Question:A rational number is an element belonging to Q , the set of all numbers which can be represented in the form p/q where q!=0. Why do people stress on this condition so much ? p/q where q!=0 , cant they just tell fractions ? This gets me into this question , p/0 is not a fraction ? What about p/1 ? And all decimals are fractions , right ? If at all p/1 is a fraction , then it is a decimal p.000 , so does it belong to the natural/whole/integer(Z) set ? Thanks!

Answers:We use the concepts of ratios and rational numbers in cases where we're not exactly talking about fractions, although there is a mathematical equivalence.
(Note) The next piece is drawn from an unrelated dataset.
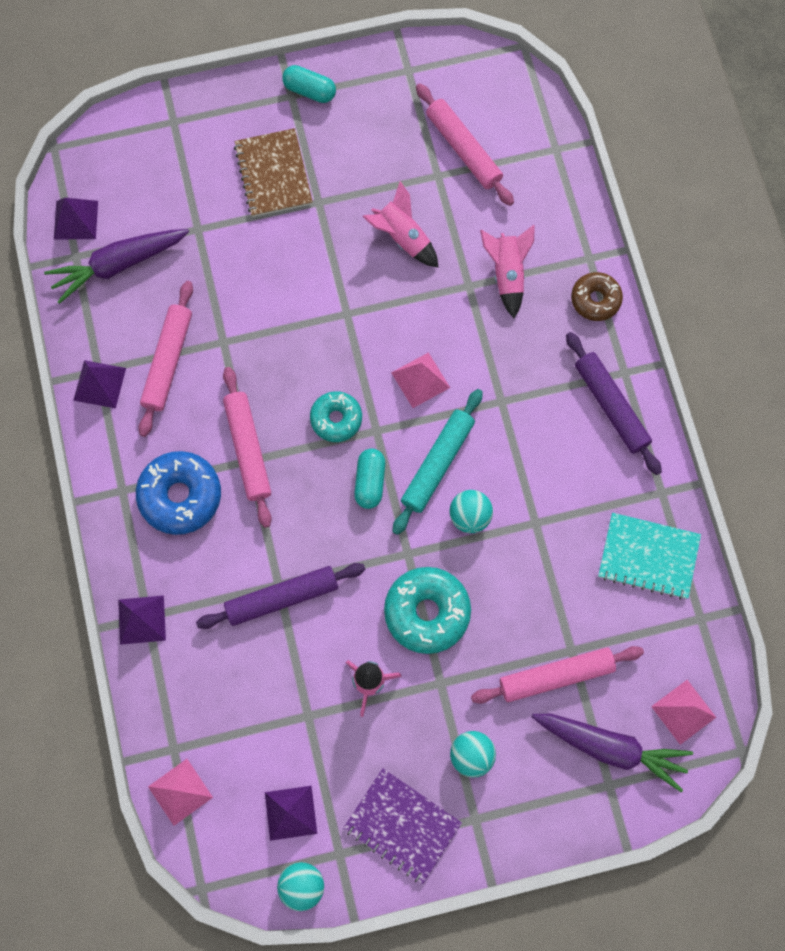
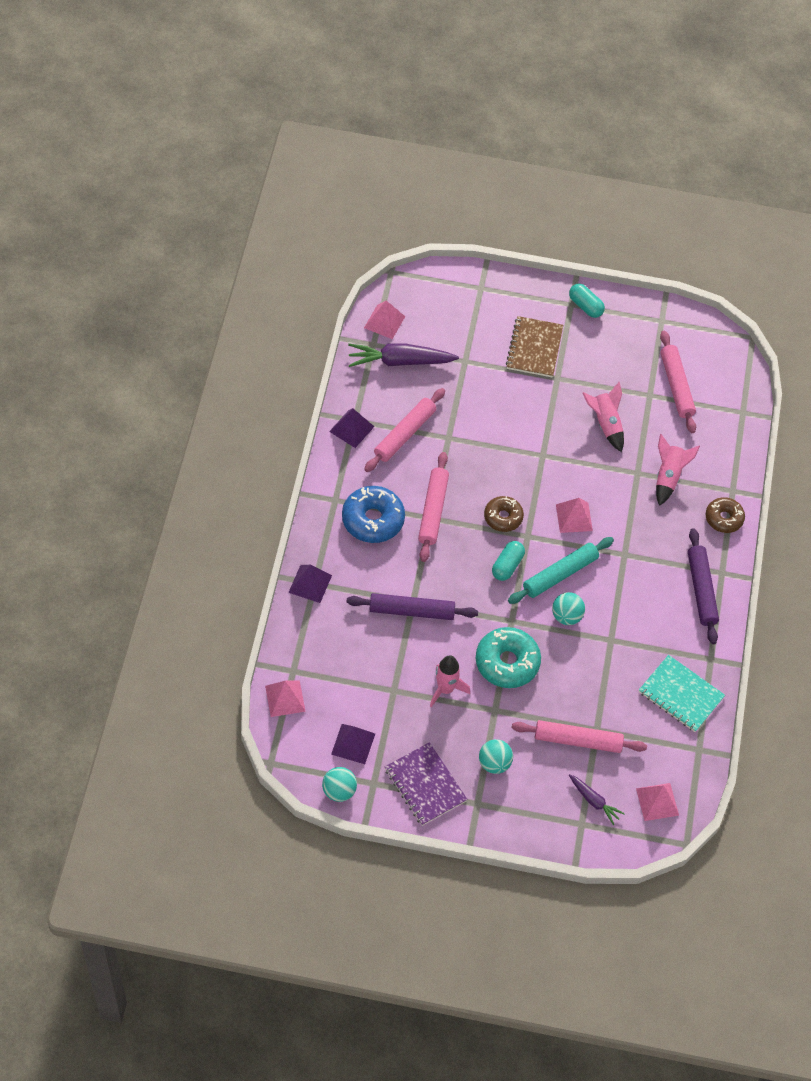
camera: 20 degrees right, 15 degrees down
purple pyramid [54,198,98,239] -> pink pyramid [364,301,405,339]
turquoise donut [310,391,362,442] -> brown donut [484,496,524,532]
purple carrot [531,714,693,792] -> purple carrot [569,774,625,825], size x0.55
We could refer to any portion less than the whole of something as a "fraction" of it, but some fractions (by that definition) are not rational numbers. Between 0 and 1, there are actually an infinite number of rational numbers, but there are also an infinite number of irrational ones. The rational and irrational numbers together make up the real numbers. Back to this in a moment, but first let me deal with specific cases you brought up. x/0 is not a fraction for any real number x, nor is it a rational or irrational number. Its value is undefined. p/1 is a rational number for any integer p. The integers are a subset of the rational numbers. All decimals are fractions. Decimals are not a separate type of number, but just a particular way of writing numbers. But decimals only represent rational numbers if they meet one of two conditions: (1) they have a finite length, or (2) at some point, they repeat a sequence infinitely. For example, 2.1234 represents the ratio 21,234 / 100,000 and is therefore rational. 3.63636363.... (infinitely repeating "63"s forever) represents the ratio 40/11 and is therefore rational. But there are other numbers which, if converted to decimal form, would continue infinitely and never repeat. These include the square root of 3 or PI, the ratio of a circle's circumference to its diameter. These are irrational. They are real numbers, but they cannot be represented as a ratio of integers. So the concept of rationality turns out to be a bit more far-reaching than the notion of "fractions." That's why the emphasis. Just as the set of natural numbers was basic knowledge for a lot of math, the set of rationals becomes the basis for a lot more.